EXERCISE DESCRIPTION: Word for word, restate every record.

INPUT DATA:
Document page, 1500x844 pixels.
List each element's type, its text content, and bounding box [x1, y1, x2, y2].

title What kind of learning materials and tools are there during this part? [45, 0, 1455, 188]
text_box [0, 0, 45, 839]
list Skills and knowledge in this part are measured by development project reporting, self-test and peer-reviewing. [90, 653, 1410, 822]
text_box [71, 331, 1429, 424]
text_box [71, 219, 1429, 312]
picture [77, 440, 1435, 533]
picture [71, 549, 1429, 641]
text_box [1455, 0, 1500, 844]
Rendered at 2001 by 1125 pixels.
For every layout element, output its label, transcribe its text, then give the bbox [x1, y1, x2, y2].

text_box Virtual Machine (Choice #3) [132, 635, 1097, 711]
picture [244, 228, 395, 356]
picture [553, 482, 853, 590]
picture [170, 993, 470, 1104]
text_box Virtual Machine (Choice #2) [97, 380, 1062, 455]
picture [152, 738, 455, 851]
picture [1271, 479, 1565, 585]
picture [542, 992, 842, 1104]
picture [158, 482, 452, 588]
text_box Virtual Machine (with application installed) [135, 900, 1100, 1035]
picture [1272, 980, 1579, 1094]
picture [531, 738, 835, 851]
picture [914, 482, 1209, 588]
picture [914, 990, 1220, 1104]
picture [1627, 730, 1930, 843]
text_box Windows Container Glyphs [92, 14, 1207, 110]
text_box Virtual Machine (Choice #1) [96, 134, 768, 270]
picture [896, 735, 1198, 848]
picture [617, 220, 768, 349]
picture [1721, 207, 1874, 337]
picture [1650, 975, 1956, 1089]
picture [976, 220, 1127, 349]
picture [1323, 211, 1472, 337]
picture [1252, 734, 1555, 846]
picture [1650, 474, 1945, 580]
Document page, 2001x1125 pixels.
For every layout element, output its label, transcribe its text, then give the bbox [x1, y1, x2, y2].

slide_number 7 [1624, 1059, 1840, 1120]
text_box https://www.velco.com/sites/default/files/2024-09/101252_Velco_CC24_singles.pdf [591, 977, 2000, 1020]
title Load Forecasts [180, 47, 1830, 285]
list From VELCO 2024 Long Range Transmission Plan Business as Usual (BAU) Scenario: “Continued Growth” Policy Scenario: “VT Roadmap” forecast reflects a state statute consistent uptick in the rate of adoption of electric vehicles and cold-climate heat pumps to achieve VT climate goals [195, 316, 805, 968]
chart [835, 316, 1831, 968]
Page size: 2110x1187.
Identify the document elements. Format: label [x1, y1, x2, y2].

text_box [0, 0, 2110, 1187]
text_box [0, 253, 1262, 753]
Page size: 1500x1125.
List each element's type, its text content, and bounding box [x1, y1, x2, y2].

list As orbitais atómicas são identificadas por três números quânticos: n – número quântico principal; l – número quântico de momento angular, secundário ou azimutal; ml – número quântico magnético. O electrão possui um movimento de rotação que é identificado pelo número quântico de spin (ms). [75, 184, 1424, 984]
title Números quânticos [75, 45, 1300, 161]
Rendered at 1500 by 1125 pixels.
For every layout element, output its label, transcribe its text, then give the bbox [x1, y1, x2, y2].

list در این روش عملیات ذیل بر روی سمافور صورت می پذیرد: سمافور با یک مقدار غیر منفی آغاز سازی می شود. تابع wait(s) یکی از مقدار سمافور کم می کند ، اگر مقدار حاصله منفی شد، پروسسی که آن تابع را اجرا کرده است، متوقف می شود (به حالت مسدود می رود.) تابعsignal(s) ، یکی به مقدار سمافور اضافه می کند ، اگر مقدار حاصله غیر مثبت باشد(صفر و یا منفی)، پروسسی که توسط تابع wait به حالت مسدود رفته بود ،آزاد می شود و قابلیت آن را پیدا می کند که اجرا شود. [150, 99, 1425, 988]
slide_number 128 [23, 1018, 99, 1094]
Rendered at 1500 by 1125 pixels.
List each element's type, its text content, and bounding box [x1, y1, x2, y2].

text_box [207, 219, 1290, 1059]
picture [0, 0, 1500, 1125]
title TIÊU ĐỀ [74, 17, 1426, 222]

SOLUTION TO THE EXERCISE:
Document page, 1500x844 pixels.
List each element's type, its text content, and bounding box [x1, y1, x2, y2].

title What kind of learning materials and tools are there during this part? [45, 0, 1455, 188]
text_box [0, 0, 45, 839]
list Skills and knowledge in this part are measured by development project reporting, self-test and peer-reviewing. [90, 653, 1410, 822]
text_box [71, 331, 1429, 424]
text_box [71, 219, 1429, 312]
picture [77, 440, 1435, 533]
picture [71, 549, 1429, 641]
text_box [1455, 0, 1500, 844]
Rendered at 2001 by 1125 pixels.
For every layout element, output its label, transcribe its text, then give the bbox [x1, y1, x2, y2].

text_box Virtual Machine (Choice #3) [132, 635, 1097, 711]
picture [244, 228, 395, 356]
picture [553, 482, 853, 590]
picture [170, 993, 470, 1104]
text_box Virtual Machine (Choice #2) [97, 380, 1062, 455]
picture [152, 738, 455, 851]
picture [1271, 479, 1565, 585]
picture [542, 992, 842, 1104]
picture [158, 482, 452, 588]
text_box Virtual Machine (with application installed) [135, 900, 1100, 1035]
picture [1272, 980, 1579, 1094]
picture [531, 738, 835, 851]
picture [914, 482, 1209, 588]
picture [914, 990, 1220, 1104]
picture [1627, 730, 1930, 843]
text_box Windows Container Glyphs [92, 14, 1207, 110]
text_box Virtual Machine (Choice #1) [96, 134, 768, 270]
picture [896, 735, 1198, 848]
picture [617, 220, 768, 349]
picture [1721, 207, 1874, 337]
picture [1650, 975, 1956, 1089]
picture [976, 220, 1127, 349]
picture [1323, 211, 1472, 337]
picture [1252, 734, 1555, 846]
picture [1650, 474, 1945, 580]
Document page, 2001x1125 pixels.
For every layout element, output its label, transcribe its text, then give the bbox [x1, y1, x2, y2].

slide_number 7 [1624, 1059, 1840, 1120]
text_box https://www.velco.com/sites/default/files/2024-09/101252_Velco_CC24_singles.pdf [591, 977, 2000, 1020]
title Load Forecasts [180, 47, 1830, 285]
list From VELCO 2024 Long Range Transmission Plan Business as Usual (BAU) Scenario: “Continued Growth” Policy Scenario: “VT Roadmap” forecast reflects a state statute consistent uptick in the rate of adoption of electric vehicles and cold-climate heat pumps to achieve VT climate goals [195, 316, 805, 968]
chart [835, 316, 1831, 968]
Page size: 2110x1187.
Identify the document elements. Format: label [x1, y1, x2, y2].

text_box [0, 0, 2110, 1187]
text_box [0, 253, 1262, 753]
Page size: 1500x1125.
List each element's type, its text content, and bounding box [x1, y1, x2, y2].

list As orbitais atómicas são identificadas por três números quânticos: n – número quântico principal; l – número quântico de momento angular, secundário ou azimutal; ml – número quântico magnético. O electrão possui um movimento de rotação que é identificado pelo número quântico de spin (ms). [75, 184, 1424, 984]
title Números quânticos [75, 45, 1300, 161]
Rendered at 1500 by 1125 pixels.
For every layout element, output its label, transcribe its text, then give the bbox [x1, y1, x2, y2].

list در این روش عملیات ذیل بر روی سمافور صورت می پذیرد: سمافور با یک مقدار غیر منفی آغاز سازی می شود. تابع wait(s) یکی از مقدار سمافور کم می کند ، اگر مقدار حاصله منفی شد، پروسسی که آن تابع را اجرا کرده است، متوقف می شود (به حالت مسدود می رود.) تابعsignal(s) ، یکی به مقدار سمافور اضافه می کند ، اگر مقدار حاصله غیر مثبت باشد(صفر و یا منفی)، پروسسی که توسط تابع wait به حالت مسدود رفته بود ،آزاد می شود و قابلیت آن را پیدا می کند که اجرا شود. [150, 99, 1425, 988]
slide_number 128 [23, 1018, 99, 1094]
Rendered at 1500 by 1125 pixels.
List each element's type, its text content, and bounding box [x1, y1, x2, y2].

text_box [207, 219, 1290, 1059]
picture [0, 0, 1500, 1125]
title TIÊU ĐỀ [74, 17, 1426, 222]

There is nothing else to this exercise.